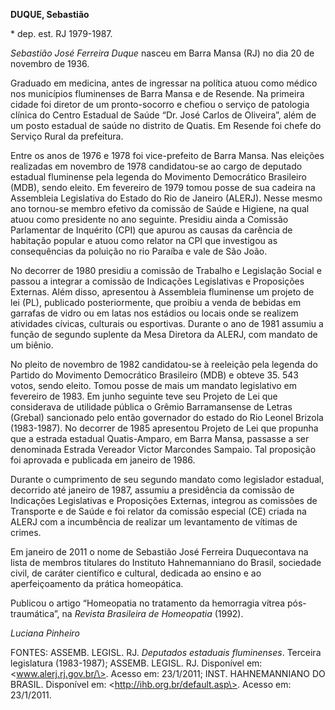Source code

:**DUQUE, Sebastião**

\* dep. est. RJ 1979-1987.

*Sebastião José Ferreira Duque* nasceu em Barra Mansa (RJ) no dia 20 de
novembro de 1936.

Graduado em medicina, antes de ingressar na política atuou como médico
nos municípios fluminenses de Barra Mansa e de Resende. Na primeira
cidade foi diretor de um pronto-socorro e chefiou o serviço de patologia
clínica do Centro Estadual de Saúde “Dr. José Carlos de Oliveira”, além
de um posto estadual de saúde no distrito de Quatis. Em Resende foi
chefe do Serviço Rural da prefeitura.

Entre os anos de 1976 e 1978 foi vice-prefeito de Barra Mansa. Nas
eleições realizadas em novembro de 1978 candidatou-se ao cargo de
deputado estadual fluminense pela legenda do Movimento Democrático
Brasileiro (MDB), sendo eleito. Em fevereiro de 1979 tomou posse de sua
cadeira na Assembleia Legislativa do Estado do Rio de Janeiro (ALERJ).
Nesse mesmo ano tornou-se membro efetivo da comissão de Saúde e Higiene,
na qual atuou como presidente no ano seguinte. Presidiu ainda a Comissão
Parlamentar de Inquérito (CPI) que apurou as causas da carência de
habitação popular e atuou como relator na CPI que investigou as
consequências da poluição no rio Paraíba e vale de São João.

No decorrer de 1980 presidiu a comissão de Trabalho e Legislação Social
e passou a integrar a comissão de Indicações Legislativas e Proposições
Externas. Além disso, apresentou à Assembleia fluminense um projeto de
lei (PL), publicado posteriormente, que proibiu a venda de bebidas em
garrafas de vidro ou em latas nos estádios ou locais onde se realizem
atividades cívicas, culturais ou esportivas. Durante o ano de 1981
assumiu a função de segundo suplente da Mesa Diretora da ALERJ, com
mandato de um biênio.

No pleito de novembro de 1982 candidatou-se à reeleição pela legenda do
Partido do Movimento Democrático Brasileiro (MDB) e obteve 35. 543
votos, sendo eleito. Tomou posse de mais um mandato legislativo em
fevereiro de 1983. Em junho seguinte teve seu Projeto de Lei que
considerava de utilidade pública o Grêmio Barramansense de Letras
(Grebal) sancionado pelo então governador do estado do Rio Leonel
Brizola (1983-1987). No decorrer de 1985 apresentou Projeto de Lei que
propunha que a estrada estadual Quatis-Amparo, em Barra Mansa, passasse
a ser denominada Estrada Vereador Victor Marcondes Sampaio. Tal
proposição foi aprovada e publicada em janeiro de 1986.

Durante o cumprimento de seu segundo mandato como legislador estadual,
decorrido até janeiro de 1987, assumiu a presidência da comissão de
Indicações Legislativas e Proposições Externas, integrou as comissões de
Transporte e de Saúde e foi relator da comissão especial (CE) criada na
ALERJ com a incumbência de realizar um levantamento de vítimas de
crimes.

Em janeiro de 2011 o nome de Sebastião José Ferreira Duquecontava na
lista de membros titulares do Instituto Hahnemanniano do Brasil,
sociedade civil, de caráter científico e cultural, dedicada ao ensino e
ao aperfeiçoamento da prática homeopática.

Publicou o artigo “Homeopatia no tratamento da hemorragia vítrea
pós-traumática”, na *Revista Brasileira de Homeopatia* (1992).

*Luciana Pinheiro*

FONTES: ASSEMB. LEGISL. RJ. *Deputados estaduais fluminenses*. Terceira
legislatura (1983-1987); ASSEMB. LEGISL. RJ. Disponível em:
\<www.alerj.rj.gov.br/\>. Acesso em: 23/1/2011; INST. HAHNEMANNIANO DO
BRASIL. Disponível em: \<http://ihb.org.br/default.asp\>. Acesso em:
23/1/2011.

§ §

— Exercise requirements —
In the records above, find each line that mentions the word "Externas", and copy it.

— Output below —
Externas. Além disso, apresentou à Assembleia fluminense um projeto de
Indicações Legislativas e Proposições Externas, integrou as comissões de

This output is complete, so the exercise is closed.